- _What you will do_
Please rewrite the listing from its start through the line containing "به شما این امکان را می‌دهد که با تهیه", replacing "قیمت‌ها" with "هزینه‌ها" and keeping everything else unchanged.

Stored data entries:
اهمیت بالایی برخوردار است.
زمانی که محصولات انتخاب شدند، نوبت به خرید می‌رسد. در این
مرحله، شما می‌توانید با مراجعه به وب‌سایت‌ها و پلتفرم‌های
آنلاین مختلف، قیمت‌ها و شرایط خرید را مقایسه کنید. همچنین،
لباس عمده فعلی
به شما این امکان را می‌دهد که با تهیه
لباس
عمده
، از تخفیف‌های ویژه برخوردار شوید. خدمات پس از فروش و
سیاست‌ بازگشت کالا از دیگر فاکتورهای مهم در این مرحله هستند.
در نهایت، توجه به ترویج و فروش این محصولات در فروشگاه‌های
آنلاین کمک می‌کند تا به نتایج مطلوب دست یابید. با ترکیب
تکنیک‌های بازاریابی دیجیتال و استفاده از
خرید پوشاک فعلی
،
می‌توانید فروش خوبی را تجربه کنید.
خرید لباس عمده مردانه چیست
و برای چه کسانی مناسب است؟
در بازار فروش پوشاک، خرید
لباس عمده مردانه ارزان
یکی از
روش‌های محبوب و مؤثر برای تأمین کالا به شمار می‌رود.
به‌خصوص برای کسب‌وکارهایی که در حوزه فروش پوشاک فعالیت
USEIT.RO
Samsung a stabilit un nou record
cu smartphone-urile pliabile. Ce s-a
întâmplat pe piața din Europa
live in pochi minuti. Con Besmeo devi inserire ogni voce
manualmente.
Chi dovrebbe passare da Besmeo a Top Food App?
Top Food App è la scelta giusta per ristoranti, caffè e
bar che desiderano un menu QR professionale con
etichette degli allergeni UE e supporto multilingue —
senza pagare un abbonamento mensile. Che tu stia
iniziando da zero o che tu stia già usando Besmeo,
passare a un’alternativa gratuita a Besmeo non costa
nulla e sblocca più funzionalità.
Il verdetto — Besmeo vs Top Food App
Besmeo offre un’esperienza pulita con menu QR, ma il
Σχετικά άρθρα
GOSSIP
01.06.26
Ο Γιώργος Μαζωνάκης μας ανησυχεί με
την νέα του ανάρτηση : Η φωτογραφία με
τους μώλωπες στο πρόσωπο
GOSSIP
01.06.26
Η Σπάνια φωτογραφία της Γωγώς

- _Completed task_
اهمیت بالایی برخوردار است.
زمانی که محصولات انتخاب شدند، نوبت به خرید می‌رسد. در این
مرحله، شما می‌توانید با مراجعه به وب‌سایت‌ها و پلتفرم‌های
آنلاین مختلف، هزینه‌ها و شرایط خرید را مقایسه کنید. همچنین،
لباس عمده فعلی
به شما این امکان را می‌دهد که با تهیه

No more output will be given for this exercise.